Input for this task:

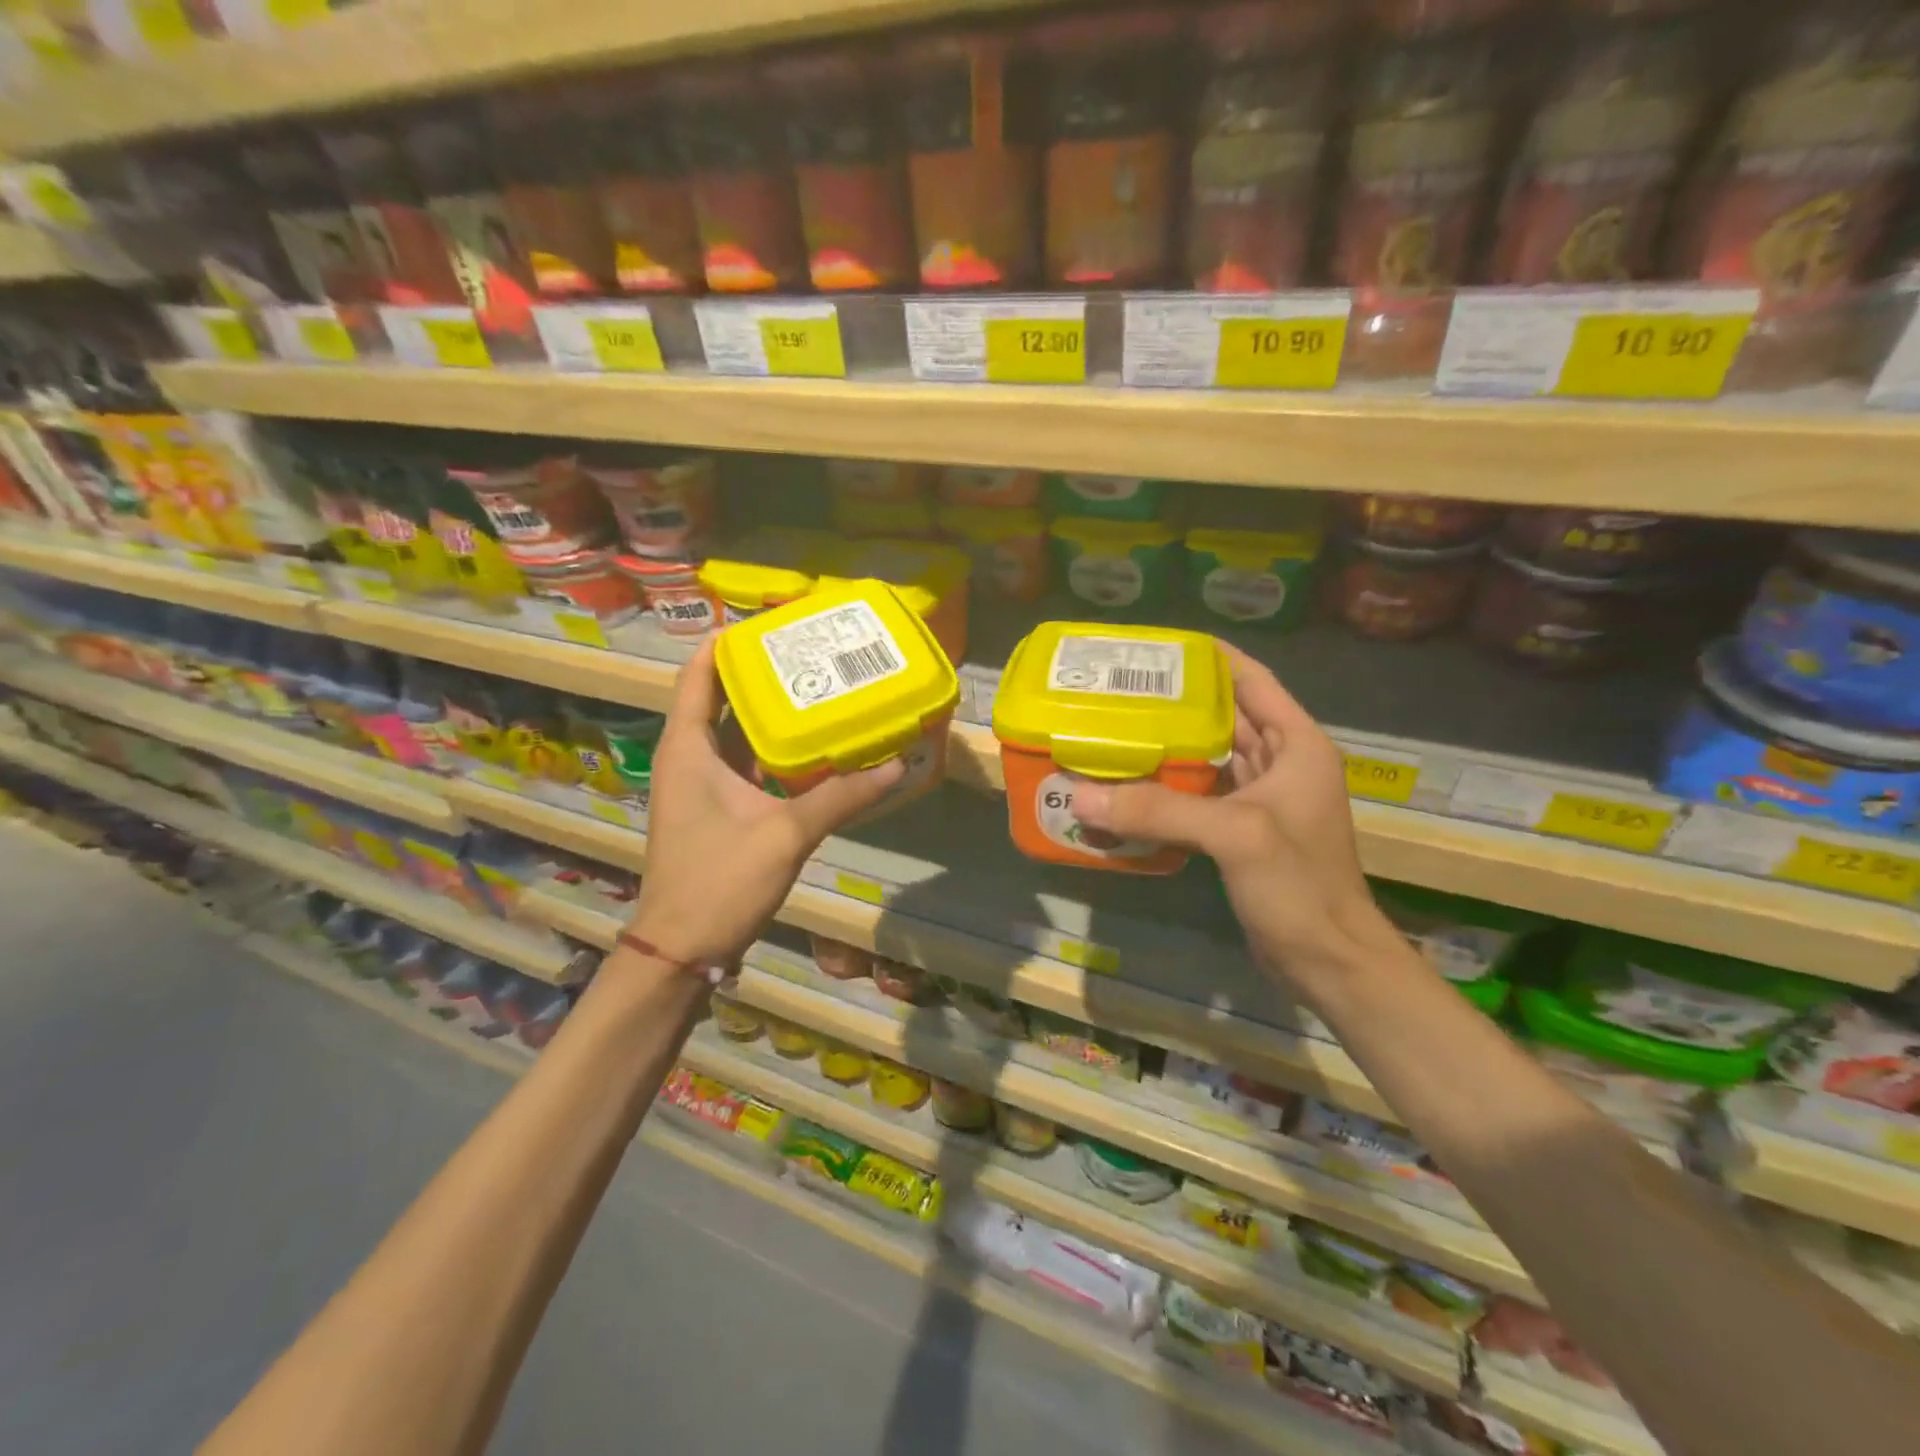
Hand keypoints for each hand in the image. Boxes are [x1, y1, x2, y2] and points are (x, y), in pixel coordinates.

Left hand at [625, 640, 904, 966]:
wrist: (682, 950)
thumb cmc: (719, 882)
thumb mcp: (785, 834)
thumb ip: (841, 797)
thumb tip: (895, 765)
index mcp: (688, 749)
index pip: (698, 676)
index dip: (726, 644)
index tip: (768, 623)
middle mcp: (690, 759)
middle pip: (721, 700)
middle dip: (760, 674)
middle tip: (809, 653)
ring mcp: (702, 788)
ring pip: (737, 735)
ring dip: (771, 714)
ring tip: (819, 689)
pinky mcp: (717, 812)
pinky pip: (747, 766)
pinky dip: (775, 753)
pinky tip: (815, 749)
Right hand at [1069, 642, 1394, 1002]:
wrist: (1329, 962)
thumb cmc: (1299, 886)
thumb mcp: (1234, 835)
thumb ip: (1160, 809)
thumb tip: (1081, 795)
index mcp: (1298, 744)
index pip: (1252, 681)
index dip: (1209, 658)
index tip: (1158, 647)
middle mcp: (1282, 763)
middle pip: (1224, 715)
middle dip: (1176, 701)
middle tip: (1120, 689)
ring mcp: (1262, 800)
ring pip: (1209, 756)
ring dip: (1168, 745)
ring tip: (1115, 728)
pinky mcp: (1241, 832)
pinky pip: (1200, 795)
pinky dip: (1168, 788)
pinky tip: (1129, 785)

What is required: Determine how many lines of this listing have the word "index" in them, and reply with that number alone.

Problem solution: 8